With the ICC's prosecutor hoping to arrest Sudanese President Omar Hassan al-Bashir, China confronts acute choices over its relationship with the African leader just as the Beijing Olympics opens a soft spot for international pressure.
"The ICC's actions must be beneficial to the stability of the Darfur region and the appropriate settlement of the issue, not the contrary," Chinese Foreign Ministry spokesman Liu Jianchao told a regular news conference.
Beijing has for years scrambled between its energy and political stakes in Sudan and a rising power's desire for a respected seat at the table in Darfur peace efforts.
The ICC prosecutor's momentous move makes that straddling act immensely harder, with all sides of the conflict waiting to see if Beijing will seek to suspend the legal action via a U.N. Security Council decision.
Liu said that China had consulted with other members of the United Nations Security Council and "hopes to reach consensus with the relevant parties".
ICC prosecutor Luis Moreno-Ocampo announced the charges on Monday, accusing Bashir of orchestrating genocide, crimes against humanity and war crimes in Darfur, the war-stricken western region of his country.
MANY QUANDARIES
"This presents China with many quandaries," said He Wenping, an Africa expert at the Chinese Academy of Social Sciences, a leading think-tank in Beijing.
"It will have many consequences that China won't like. Our own peacekeepers could be threatened, and also this will seriously impede China's space to mediate over Darfur and encourage dialogue between Sudan and the West."
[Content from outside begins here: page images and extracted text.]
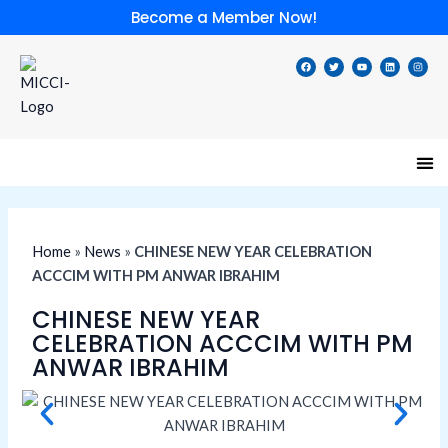
Skip
Become a Member Now!
to
content
F
T
Y
L
I
a
w
o
i
n
c
i
u
n
s
e
t
t
k
t
b
t
u
e
a
o
e
b
d
g
o
r
e
i
r
k
n
a
m
Speci
Lates
Memb
Membe
Home
»
News
»
CHINESE NEW YEAR CELEBRATION
ACCCIM WITH PM ANWAR IBRAHIM
CHINESE NEW YEAR
CELEBRATION ACCCIM WITH PM
ANWAR IBRAHIM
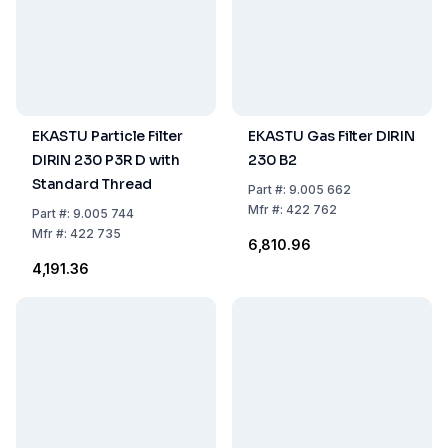
EKASTU Particle Filter
EKASTU Gas Filter DIRIN
DIRIN 230 P3R D with
230 B2
Standard Thread
Part
#:
9.005 662
Mfr
#:
422 762
Part
#:
9.005 744
Mfr
#:
422 735
₹6,810.96
₹4,191.36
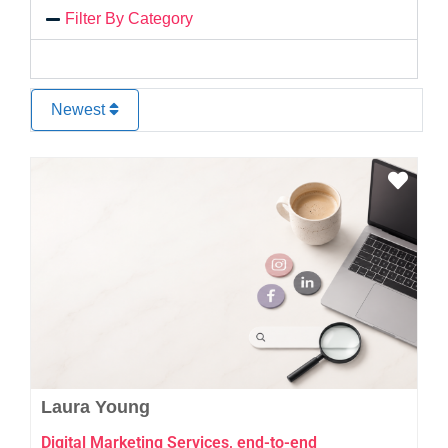
Filter By Category
Newest
Favo
Laura Young
Digital Marketing Services, end-to-end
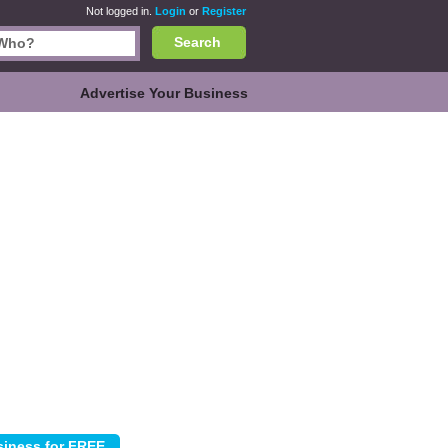
Not logged in.
Login
or
Register
Search
Advertise Your Business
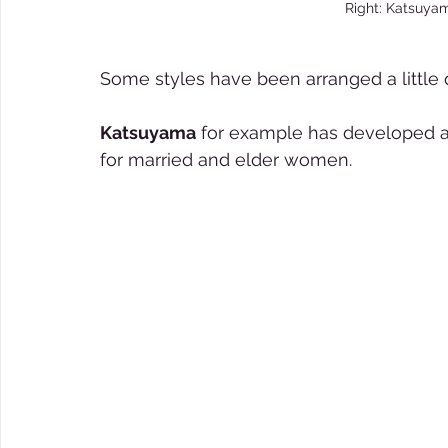
Right: Katsuya
Some styles have been arranged a little q
Katsuyama
 for example has developed a
for married and elder women.  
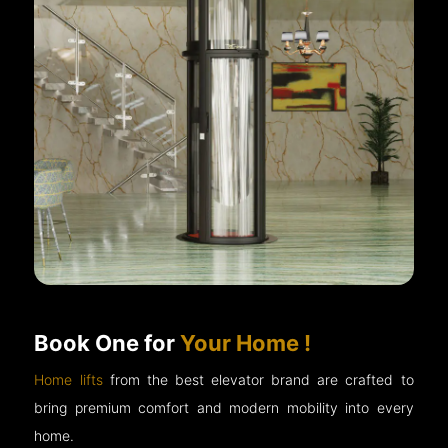
Book One for
Your Home !
Home lifts
from the best elevator brand are crafted to
bring premium comfort and modern mobility into every
home.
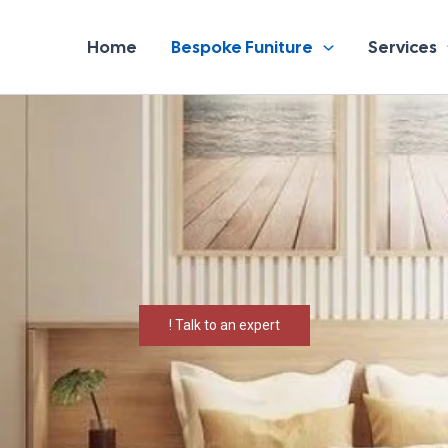
Home
Bespoke Funiture
Services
Liu confirmed that 172 Chinese peacekeepers will head to Darfur on Wednesday, bringing all of its 315 promised peacekeepers into place.
He Wenping and other observers did not expect China to move on its own to hold off the ICC, especially with Beijing determined to burnish its international image with the August Olympics.
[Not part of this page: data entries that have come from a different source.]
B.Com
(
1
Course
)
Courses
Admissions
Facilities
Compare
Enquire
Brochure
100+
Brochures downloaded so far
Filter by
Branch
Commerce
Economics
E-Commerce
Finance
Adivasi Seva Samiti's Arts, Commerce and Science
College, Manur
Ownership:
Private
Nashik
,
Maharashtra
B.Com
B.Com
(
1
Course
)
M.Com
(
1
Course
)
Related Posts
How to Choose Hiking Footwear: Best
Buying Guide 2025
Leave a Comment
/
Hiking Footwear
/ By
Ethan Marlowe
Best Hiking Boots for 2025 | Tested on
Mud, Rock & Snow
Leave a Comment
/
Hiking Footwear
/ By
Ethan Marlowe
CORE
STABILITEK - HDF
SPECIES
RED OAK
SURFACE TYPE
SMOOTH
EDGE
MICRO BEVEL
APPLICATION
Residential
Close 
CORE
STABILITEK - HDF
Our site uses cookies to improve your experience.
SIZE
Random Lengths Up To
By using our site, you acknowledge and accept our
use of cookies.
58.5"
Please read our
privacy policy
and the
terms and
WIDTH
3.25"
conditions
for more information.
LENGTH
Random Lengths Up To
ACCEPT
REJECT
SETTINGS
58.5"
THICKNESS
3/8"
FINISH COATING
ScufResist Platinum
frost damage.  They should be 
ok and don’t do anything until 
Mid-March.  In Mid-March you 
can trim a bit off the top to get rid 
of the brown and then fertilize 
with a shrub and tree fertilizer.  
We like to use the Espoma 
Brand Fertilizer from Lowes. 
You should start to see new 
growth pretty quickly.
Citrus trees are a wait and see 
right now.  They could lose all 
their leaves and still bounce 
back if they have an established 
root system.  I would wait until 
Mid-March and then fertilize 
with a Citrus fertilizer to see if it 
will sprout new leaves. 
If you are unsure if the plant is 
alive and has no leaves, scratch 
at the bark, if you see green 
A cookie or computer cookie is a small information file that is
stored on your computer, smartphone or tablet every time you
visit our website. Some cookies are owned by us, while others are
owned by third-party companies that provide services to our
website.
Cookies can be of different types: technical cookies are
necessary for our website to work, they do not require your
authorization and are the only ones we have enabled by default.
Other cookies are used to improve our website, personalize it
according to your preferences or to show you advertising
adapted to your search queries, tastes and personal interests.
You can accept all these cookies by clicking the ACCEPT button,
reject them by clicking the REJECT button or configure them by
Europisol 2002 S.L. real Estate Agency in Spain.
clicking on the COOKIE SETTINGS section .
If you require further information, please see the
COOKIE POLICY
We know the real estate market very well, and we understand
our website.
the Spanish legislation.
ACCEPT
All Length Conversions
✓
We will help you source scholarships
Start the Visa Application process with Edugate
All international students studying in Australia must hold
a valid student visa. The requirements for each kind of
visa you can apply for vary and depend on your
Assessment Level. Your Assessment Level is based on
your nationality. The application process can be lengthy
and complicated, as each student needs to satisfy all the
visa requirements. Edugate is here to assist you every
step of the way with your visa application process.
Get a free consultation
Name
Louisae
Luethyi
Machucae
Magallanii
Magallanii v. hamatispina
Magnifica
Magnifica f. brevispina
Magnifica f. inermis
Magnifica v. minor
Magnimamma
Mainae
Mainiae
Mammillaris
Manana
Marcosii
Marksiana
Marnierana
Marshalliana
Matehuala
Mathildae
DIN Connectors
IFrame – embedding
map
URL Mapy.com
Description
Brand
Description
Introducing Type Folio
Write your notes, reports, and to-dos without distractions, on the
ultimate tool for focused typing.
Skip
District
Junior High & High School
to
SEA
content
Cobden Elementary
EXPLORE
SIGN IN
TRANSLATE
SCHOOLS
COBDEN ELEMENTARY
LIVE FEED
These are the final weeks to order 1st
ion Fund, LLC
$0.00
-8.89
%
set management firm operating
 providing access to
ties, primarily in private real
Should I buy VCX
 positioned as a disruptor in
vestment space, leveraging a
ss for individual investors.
Groups critical of China's arms and oil ties with Khartoum have urged protests to shame Beijing during the Games.
Shi Yinhong, an international security expert at Renmin University in Beijing, said China would likely let other powers lead any opposition.
"With international opinion so excited ahead of the Beijing Olympics, this is not the time for dramatic decisions (by China)," said Shi. "The Olympics make a complicated situation for China even more complicated."
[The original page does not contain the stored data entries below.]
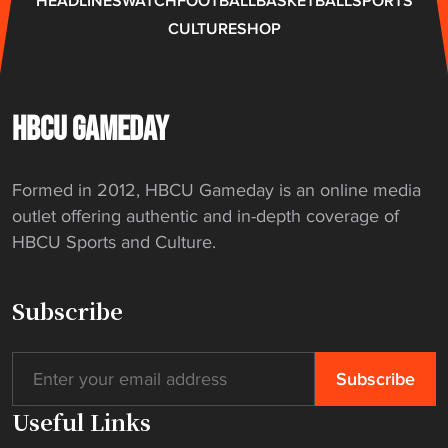
HEADLINES
WATCH
FOOTBALL
BASKETBALL
SPORTS
f
CULTURE
SHOP
a
m
i
l
HBCU GAMEDAY
y
"
Formed in 2012, HBCU Gameday is an online media
outlet offering authentic and in-depth coverage of
HBCU Sports and Culture.
Subscribe
Useful Links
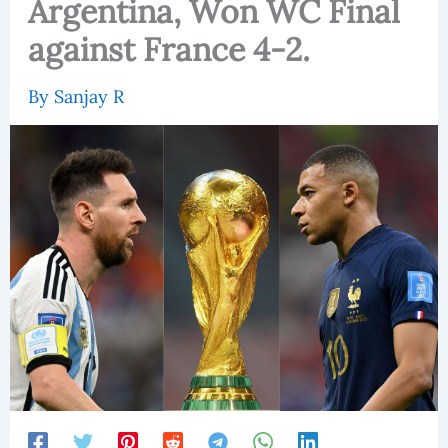
Argentina, Won WC Final
against France 4-2.
By
Sanjay R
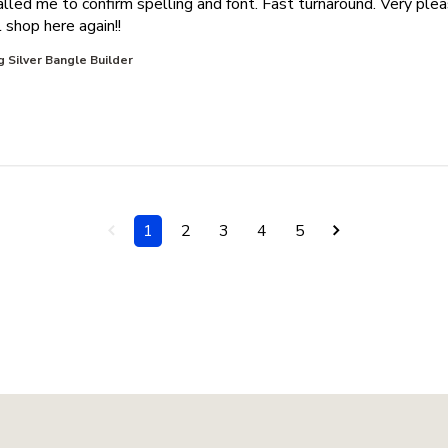
alled me to confirm spelling and font. Fast turnaround. Very ple
read more about review content Great service.
 shop here again!!
g Silver Bangle Builder
1
2
3
4
5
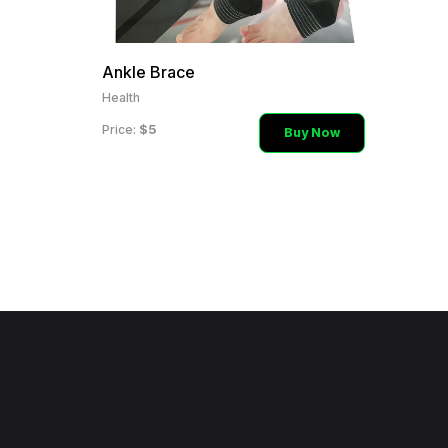
Ankle Brace
Health
$5
Price:
Buy Now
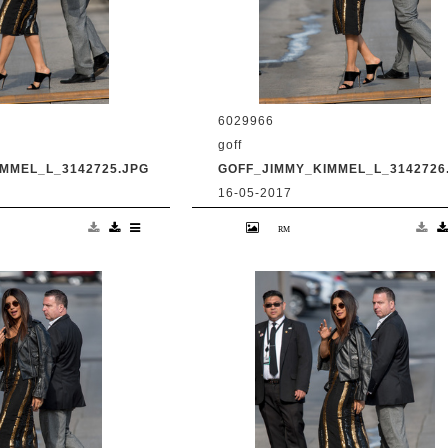
6029966
goff
MMEL_L_3142725.JPG
GOFF_JIMMY_KIMMEL_L_3142726
16-05-2017
anka Chopra is seen
9 May 2017. Priyanka Chopra is se
Live' Credit:
at 'Jimmy Kimmel Live' Credit:
om Ref: KGC-
BG/GoffPhotos.com Ref: KGC-
UK, Spain, Italy,
300/170509RB2 **UK, Spain, Italy,
ica Sales Only**
China, South Africa Sales Only**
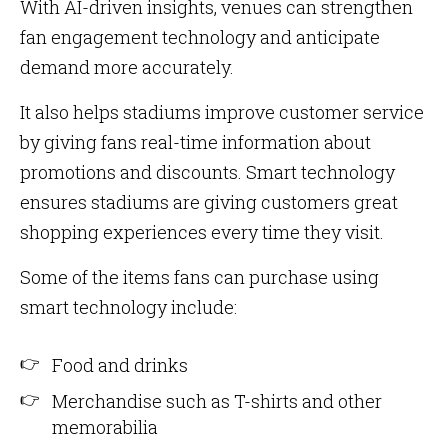
With AI-driven insights, venues can strengthen
fan engagement technology and anticipate
demand more accurately.
It also helps stadiums improve customer service
by giving fans real-time information about
promotions and discounts. Smart technology
ensures stadiums are giving customers great
shopping experiences every time they visit.
Some of the items fans can purchase using
smart technology include:
Food and drinks
Merchandise such as T-shirts and other
memorabilia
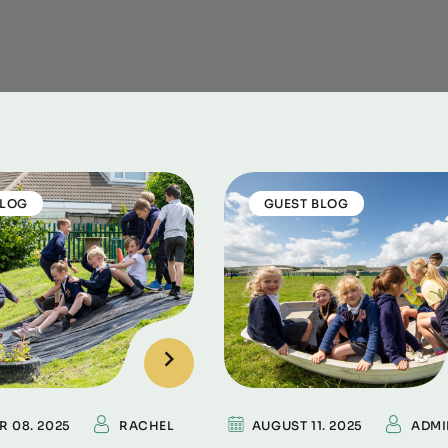
BLOG
GUEST BLOG
R 08. 2025
RACHEL
AUGUST 11. 2025
ADMI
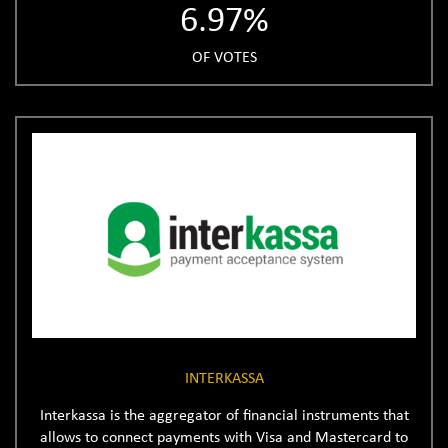
6.97%
OF VOTES
INTERKASSA
Interkassa is the aggregator of financial instruments that
allows to connect payments with Visa and Mastercard to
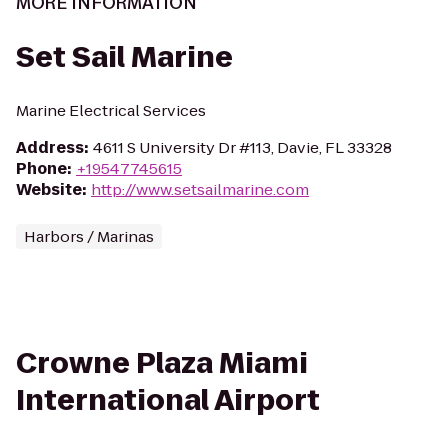
MORE INFORMATION
Set Sail Marine
Marine Electrical Services
Address
:
4611 S University Dr #113, Davie, FL 33328
Phone
:
+19547745615
Website
:
http://www.setsailmarine.com
Harbors / Marinas
Crowne Plaza Miami
International Airport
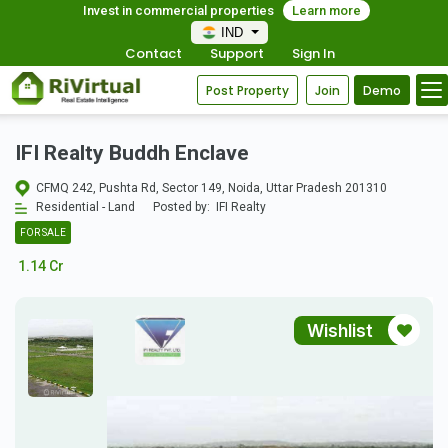
Invest in commercial properties
Learn more
IND
Contact
Support
Sign In
Post Property
Join
Demo
IFI Realty Buddh Enclave
CFMQ 242, Pushta Rd, Sector 149, Noida, Uttar Pradesh 201310
Residential - Land
Posted by:
IFI Realty
FOR SALE
1.14 Cr
Wishlist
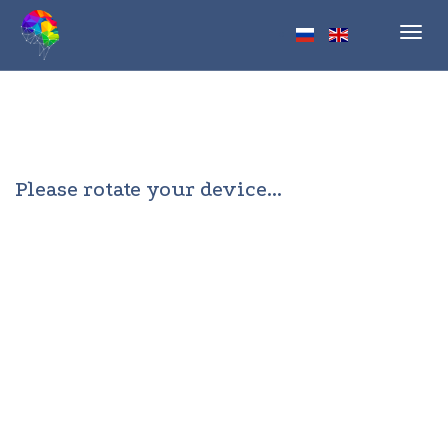
Toggl
navig
Please rotate your device...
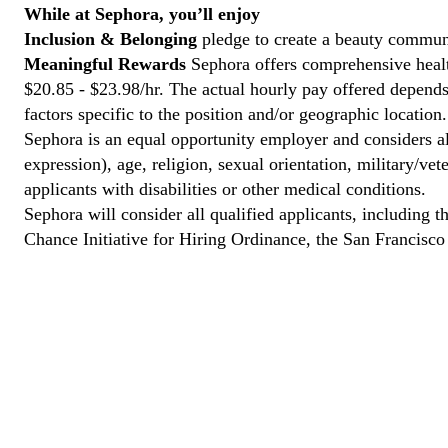
While at Sephora, you’ll enjoy
Inclusion & Belonging
pledge to create a beauty communi
Meaningful Rewards
Sephora offers comprehensive health
$20.85 - $23.98/hr. The actual hourly pay offered depends 
factors specific to the position and/or geographic location.
Sephora is an equal opportunity employer and considers all
expression), age, religion, sexual orientation, military/v
applicants with disabilities or other medical conditions.
Sephora will consider all qualified applicants, including t
Chance Initiative for Hiring Ordinance, the San Francisc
China's special envoy on Darfur, Liu Guijin, has not publicly commented on the charges against Bashir.
But in the official China Daily on Tuesday, Liu defended his country's role in Sudan and suggested it was Darfur rebels -- not Bashir's government -- impeding stalled peace efforts.
Rejecting a BBC report that Chinese-made arms found their way to government-backed forces in Darfur, Liu said Western-made arms in the hands of the rebels were the real trouble.
China is a major investor in Sudan's oil. Its crude imports from Sudan are relatively small, but with turbulent energy markets and heady oil prices, Beijing would be loath to turn against Khartoum and its resources.
But buffeted by international calls to staunch bloodshed in Darfur, China backed a U.N. resolution authorising a hybrid U.N.-African Union peacekeeping force, nudged Bashir to accept the force, and has contributed its own engineers.
China abstained from the Security Council vote in 2005 that authorised the ICC to investigate Darfur, angering Khartoum, which wanted China to use its veto power.